--- Exercise data Enclosed Below ---

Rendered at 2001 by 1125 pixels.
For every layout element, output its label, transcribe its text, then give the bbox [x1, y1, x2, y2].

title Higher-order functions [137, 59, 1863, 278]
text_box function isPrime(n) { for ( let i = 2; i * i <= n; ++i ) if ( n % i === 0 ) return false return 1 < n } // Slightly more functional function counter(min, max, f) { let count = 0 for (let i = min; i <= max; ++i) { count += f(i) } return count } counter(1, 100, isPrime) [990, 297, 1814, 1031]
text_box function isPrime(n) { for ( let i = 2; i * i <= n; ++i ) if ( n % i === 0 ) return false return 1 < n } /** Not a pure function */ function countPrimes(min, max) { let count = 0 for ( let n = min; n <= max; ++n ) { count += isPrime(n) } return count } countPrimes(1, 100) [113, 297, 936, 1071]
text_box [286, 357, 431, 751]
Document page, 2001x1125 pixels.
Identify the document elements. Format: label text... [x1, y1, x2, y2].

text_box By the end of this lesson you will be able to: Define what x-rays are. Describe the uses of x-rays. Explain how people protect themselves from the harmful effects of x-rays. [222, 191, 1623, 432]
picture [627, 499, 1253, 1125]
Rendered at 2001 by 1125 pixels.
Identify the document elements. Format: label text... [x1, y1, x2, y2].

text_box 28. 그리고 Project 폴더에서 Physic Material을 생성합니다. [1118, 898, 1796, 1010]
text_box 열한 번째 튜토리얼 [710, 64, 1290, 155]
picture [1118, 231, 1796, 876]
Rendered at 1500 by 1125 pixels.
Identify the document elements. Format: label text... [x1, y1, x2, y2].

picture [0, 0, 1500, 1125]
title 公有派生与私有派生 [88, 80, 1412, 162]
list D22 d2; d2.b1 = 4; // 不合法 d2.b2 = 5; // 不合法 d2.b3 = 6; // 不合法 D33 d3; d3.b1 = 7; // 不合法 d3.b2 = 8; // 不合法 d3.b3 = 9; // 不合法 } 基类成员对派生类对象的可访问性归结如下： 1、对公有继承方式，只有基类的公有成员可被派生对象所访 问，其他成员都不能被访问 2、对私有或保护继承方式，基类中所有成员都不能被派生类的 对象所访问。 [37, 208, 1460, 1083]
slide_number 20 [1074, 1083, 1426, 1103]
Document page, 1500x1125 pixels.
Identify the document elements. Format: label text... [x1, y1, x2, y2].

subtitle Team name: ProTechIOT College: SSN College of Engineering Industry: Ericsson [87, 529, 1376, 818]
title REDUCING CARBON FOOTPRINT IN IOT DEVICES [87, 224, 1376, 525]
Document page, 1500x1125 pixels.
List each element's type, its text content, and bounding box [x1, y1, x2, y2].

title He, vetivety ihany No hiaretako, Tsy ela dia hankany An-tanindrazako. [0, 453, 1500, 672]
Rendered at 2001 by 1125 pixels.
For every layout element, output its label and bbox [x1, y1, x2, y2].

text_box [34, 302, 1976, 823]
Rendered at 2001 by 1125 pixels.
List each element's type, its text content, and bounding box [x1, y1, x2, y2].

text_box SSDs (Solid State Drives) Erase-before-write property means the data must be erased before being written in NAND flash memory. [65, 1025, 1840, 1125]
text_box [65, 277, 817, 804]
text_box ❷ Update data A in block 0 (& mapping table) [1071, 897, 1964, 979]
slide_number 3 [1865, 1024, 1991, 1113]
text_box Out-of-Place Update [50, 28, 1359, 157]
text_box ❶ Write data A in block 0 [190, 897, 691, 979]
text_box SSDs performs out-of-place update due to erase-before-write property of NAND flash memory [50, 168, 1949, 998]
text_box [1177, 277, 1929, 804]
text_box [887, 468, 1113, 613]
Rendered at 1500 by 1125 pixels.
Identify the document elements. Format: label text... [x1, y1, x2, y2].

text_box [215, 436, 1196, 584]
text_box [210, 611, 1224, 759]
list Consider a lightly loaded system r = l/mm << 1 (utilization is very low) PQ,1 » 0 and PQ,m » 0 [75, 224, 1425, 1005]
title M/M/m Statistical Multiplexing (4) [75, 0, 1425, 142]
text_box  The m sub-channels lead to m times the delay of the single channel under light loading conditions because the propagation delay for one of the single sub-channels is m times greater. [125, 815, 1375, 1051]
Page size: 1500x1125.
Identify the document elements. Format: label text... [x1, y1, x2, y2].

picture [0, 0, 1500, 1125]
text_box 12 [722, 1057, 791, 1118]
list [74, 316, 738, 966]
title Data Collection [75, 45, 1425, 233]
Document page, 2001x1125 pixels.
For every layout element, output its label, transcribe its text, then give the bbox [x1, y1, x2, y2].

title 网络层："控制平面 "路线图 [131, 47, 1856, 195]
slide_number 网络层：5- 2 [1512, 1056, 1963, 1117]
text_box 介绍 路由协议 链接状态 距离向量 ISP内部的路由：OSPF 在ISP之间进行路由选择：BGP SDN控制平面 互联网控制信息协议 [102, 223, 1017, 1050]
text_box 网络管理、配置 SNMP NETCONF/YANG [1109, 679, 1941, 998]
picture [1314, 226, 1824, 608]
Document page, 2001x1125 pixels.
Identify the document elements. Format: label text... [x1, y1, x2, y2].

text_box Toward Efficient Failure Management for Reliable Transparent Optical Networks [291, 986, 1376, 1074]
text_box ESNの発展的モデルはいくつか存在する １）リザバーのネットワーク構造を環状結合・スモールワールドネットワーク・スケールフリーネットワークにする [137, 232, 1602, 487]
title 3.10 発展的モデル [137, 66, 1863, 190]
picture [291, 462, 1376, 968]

--- End of Enclosed Exercise data ---

# [Exercise objective]
All entries are to be output exactly as they stand.

# [Answer to this task]
Rendered at 2001 by 1125 pixels.
For every layout element, output its label, transcribe its text, then give the bbox [x1, y1, x2, y2].

title Higher-order functions [137, 59, 1863, 278]
text_box function isPrime(n) { for ( let i = 2; i * i <= n; ++i ) if ( n % i === 0 ) return false return 1 < n } // Slightly more functional function counter(min, max, f) { let count = 0 for (let i = min; i <= max; ++i) { count += f(i) } return count } counter(1, 100, isPrime) [990, 297, 1814, 1031]
text_box function isPrime(n) { for ( let i = 2; i * i <= n; ++i ) if ( n % i === 0 ) return false return 1 < n } /** Not a pure function */ function countPrimes(min, max) { let count = 0 for ( let n = min; n <= max; ++n ) { count += isPrime(n) } return count } countPrimes(1, 100) [113, 297, 936, 1071]
text_box [286, 357, 431, 751]
Document page, 2001x1125 pixels.
Identify the document elements. Format: label text... [x1, y1, x2, y2].

text_box By the end of this lesson you will be able to: Define what x-rays are. Describe the uses of x-rays. Explain how people protect themselves from the harmful effects of x-rays. [222, 191, 1623, 432]
picture [627, 499, 1253, 1125]
Rendered at 2001 by 1125 pixels.
Identify the document elements. Format: label text... [x1, y1, x2, y2].

text_box 28. 그리고 Project 폴더에서 Physic Material을 생성합니다. [1118, 898, 1796, 1010]
text_box 열한 번째 튜토리얼 [710, 64, 1290, 155]
picture [1118, 231, 1796, 876]
Rendered at 1500 by 1125 pixels.
Identify the document elements. Format: label text... [x1, y1, x2, y2].

picture [0, 0, 1500, 1125]
title 公有派生与私有派生 [88, 80, 1412, 162]
list D22 d2; d2.b1 = 4; // 不合法 d2.b2 = 5; // 不合法 d2.b3 = 6; // 不合法 D33 d3; d3.b1 = 7; // 不合法 d3.b2 = 8; // 不合法 d3.b3 = 9; // 不合法 } 基类成员对派生类对象的可访问性归结如下： 1、对公有继承方式，只有基类的公有成员可被派生对象所访 问，其他成员都不能被访问 2、对私有或保护继承方式，基类中所有成员都不能被派生类的 对象所访问。 [37, 208, 1460, 1083]
slide_number 20 [1074, 1083, 1426, 1103]
Document page, 1500x1125 pixels.
Identify the document elements. Format: label text... [x1, y1, x2, y2].

subtitle Team name: ProTechIOT College: SSN College of Engineering Industry: Ericsson [87, 529, 1376, 818]
title REDUCING CARBON FOOTPRINT IN IOT DEVICES [87, 224, 1376, 525]
Document page, 1500x1125 pixels.
List each element's type, its text content, and bounding box [x1, y1, x2, y2].

title He, vetivety ihany No hiaretako, Tsy ela dia hankany An-tanindrazako. [0, 453, 1500, 672]
Rendered at 2001 by 1125 pixels.
For every layout element, output its label and bbox [x1, y1, x2, y2].

text_box [34, 302, 1976, 823]
Rendered at 2001 by 1125 pixels.
List each element's type, its text content, and bounding box [x1, y1, x2, y2].

text_box SSDs (Solid State Drives) Erase-before-write property means the data must be erased before being written in NAND flash memory. [65, 1025, 1840, 1125]
text_box [65, 277, 817, 804]
text_box ❷ Update data A in block 0 (& mapping table) [1071, 897, 1964, 979]
slide_number 3 [1865, 1024, 1991, 1113]
text_box Out-of-Place Update [50, 28, 1359, 157]
text_box ❶ Write data A in block 0 [190, 897, 691, 979]
text_box SSDs performs out-of-place update due to erase-before-write property of NAND flash memory [50, 168, 1949, 998]
text_box [1177, 277, 1929, 804]
text_box [887, 468, 1113, 613]
Rendered at 1500 by 1125 pixels.
Identify the document elements. Format: label text... [x1, y1, x2, y2].

text_box [215, 436, 1196, 584]
text_box [210, 611, 1224, 759]
list Consider a lightly loaded system r = l/mm << 1 (utilization is very low) PQ,1 » 0 and PQ,m » 0 [75, 224, 1425, 1005]
title M/M/m Statistical Multiplexing (4) [75, 0, 1425, 142]
text_box  The m sub-channels lead to m times the delay of the single channel under light loading conditions because the propagation delay for one of the single sub-channels is m times greater. [125, 815, 1375, 1051]
Page size: 1500x1125.
Identify the document elements. Format: label text... [x1, y1, x2, y2].

picture [0, 0, 1500, 1125]
text_box 12 [722, 1057, 791, 1118]
list [74, 316, 738, 966]
title Data Collection [75, 45, 1425, 233]
Document page, 2001x1125 pixels.
For every layout element, output its label, transcribe its text, then give the bbox [x1, y1, x2, y2].

title 网络层："控制平面 "路线图 [131, 47, 1856, 195]
slide_number 网络层：5- 2 [1512, 1056, 1963, 1117]
text_box 介绍 路由协议 链接状态 距离向量 ISP内部的路由：OSPF 在ISP之间进行路由选择：BGP SDN控制平面 互联网控制信息协议 [102, 223, 1017, 1050]
text_box 网络管理、配置 SNMP NETCONF/YANG [1109, 679, 1941, 998]
picture [1314, 226, 1824, 608]
Document page, 2001x1125 pixels.
Identify the document elements. Format: label text... [x1, y1, x2, y2].

text_box Toward Efficient Failure Management for Reliable Transparent Optical Networks [291, 986, 1376, 1074]
text_box ESNの発展的モデルはいくつか存在する １）リザバーのネットワーク構造を環状結合・スモールワールドネットワーク・スケールフリーネットワークにする [137, 232, 1602, 487]
title 3.10 発展的モデル [137, 66, 1863, 190]
picture [291, 462, 1376, 968]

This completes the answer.